Joachim F. Tornau • 30. Juni 2020
Eine Kooperation mit bnr.de
Der mutmaßliche Mörder des Kasseler Regierungspräsidenten Walter Lübcke hat sein ursprüngliches Geständnis im Ermittlungsverfahren widerrufen und durch eine ganz andere Version ersetzt. Doch das wirft deutlich mehr Fragen auf als es beantwortet.

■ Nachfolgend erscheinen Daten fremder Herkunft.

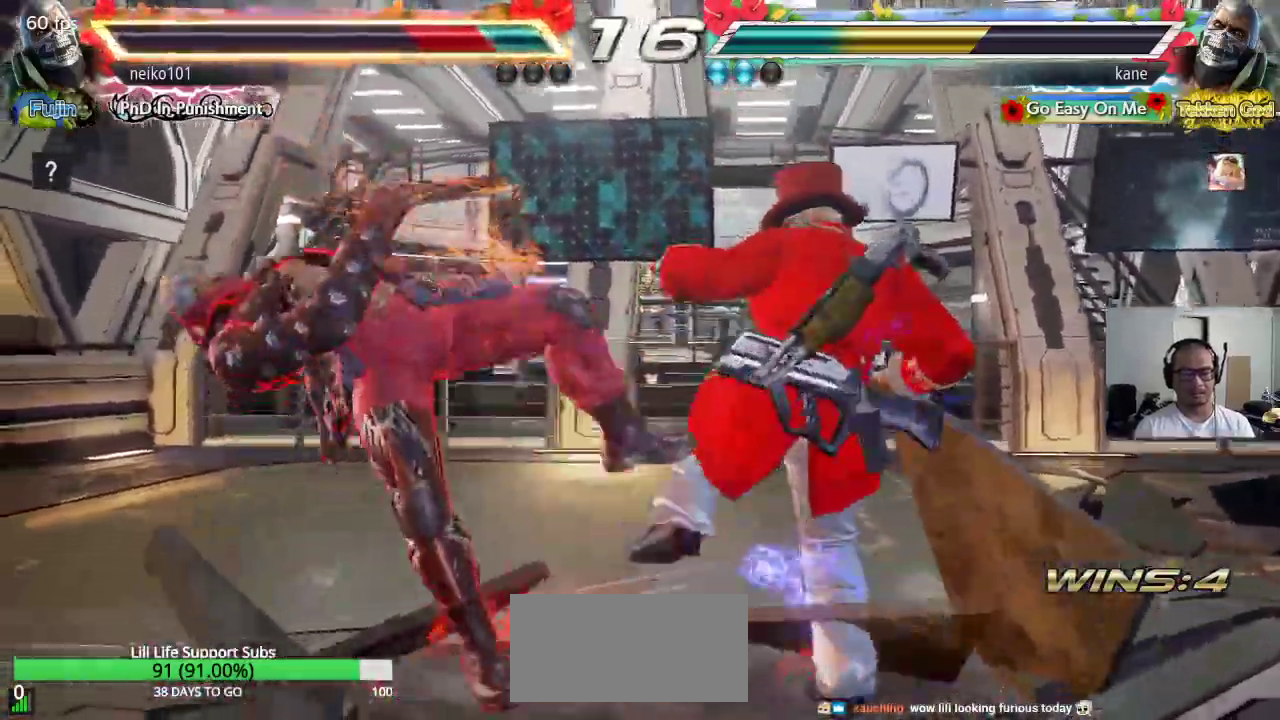
{"buttons": ["TRIANGLE"], "left_stick": "right", "events": [[17, "TRIANGLE", "down"], [200, "TRIANGLE", "up"], [350, "left_stick", "right"], [450, "TRIANGLE", "down"]]}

Im Saal C 165 des Frankfurter Oberlandesgerichts wird erneut eine Leinwand hinter der Richterbank ausgerollt. Wieder erscheint darauf der Angeklagte Stephan E., wie er stundenlang vernommen wird zu dem tödlichen Schuss auf Walter Lübcke am späten Abend des 1. Juni 2019. Zu sehen ist er aus derselben Perspektive wie bei der ersten Videovernehmung, die das Gericht am vorangegangenen Verhandlungstag abspielen ließ, und sogar im selben Raum des Kasseler Polizeipräsidiums.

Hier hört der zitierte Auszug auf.